§ **Directions for this task**: Print out the data exactly, keeping every image out of it.

Stored items from a collection:
+===+
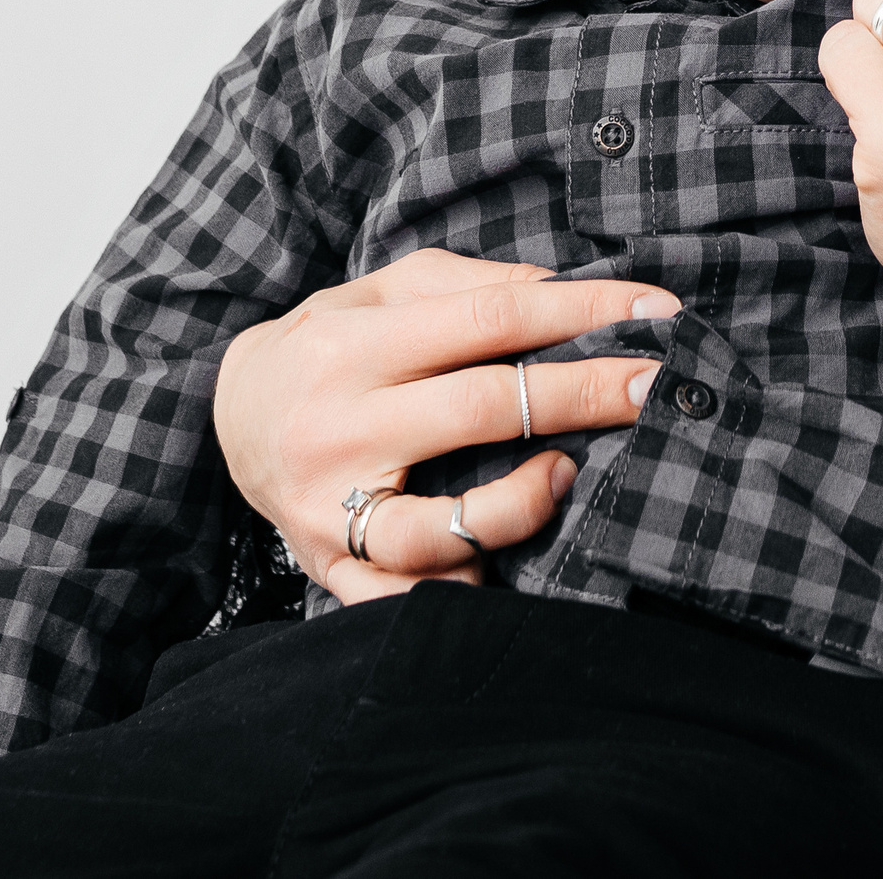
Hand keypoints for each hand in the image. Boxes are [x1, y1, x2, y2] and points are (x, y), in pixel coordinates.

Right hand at [213, 248, 679, 603]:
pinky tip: (501, 569)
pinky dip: (460, 589)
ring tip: (565, 473)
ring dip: (523, 504)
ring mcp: (332, 508)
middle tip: (657, 386)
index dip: (579, 312)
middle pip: (482, 409)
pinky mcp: (330, 566)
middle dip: (584, 393)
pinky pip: (404, 597)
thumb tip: (566, 290)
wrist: (225, 419)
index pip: (487, 319)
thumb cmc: (329, 345)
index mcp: (354, 344)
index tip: (655, 311)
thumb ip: (470, 284)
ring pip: (440, 527)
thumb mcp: (382, 291)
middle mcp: (339, 426)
+===+
§ **Final answer**:
Hand keypoints for each hand in the image. Boxes are [x1, y1, x2, y2] and points are (x, y), in pixel coordinates.

Right hand at [213, 248, 679, 603]:
pinky tip: (501, 569)
pinky dip: (460, 589)
ring tip: (565, 473)
ring dip: (523, 504)
ring mcp: (332, 508)
middle tip: (657, 386)
index dip: (579, 312)
middle pip: (482, 409)
pinky mcp: (330, 566)
middle dip: (584, 393)
pinky pip: (404, 597)
thumb tip: (566, 290)
wrist: (225, 419)
index pip: (487, 319)
thumb cmc: (329, 345)
index mcp: (354, 344)
index tip: (655, 311)
thumb ip: (470, 284)
ring pip: (440, 527)
thumb mcp: (382, 291)
middle mcp: (339, 426)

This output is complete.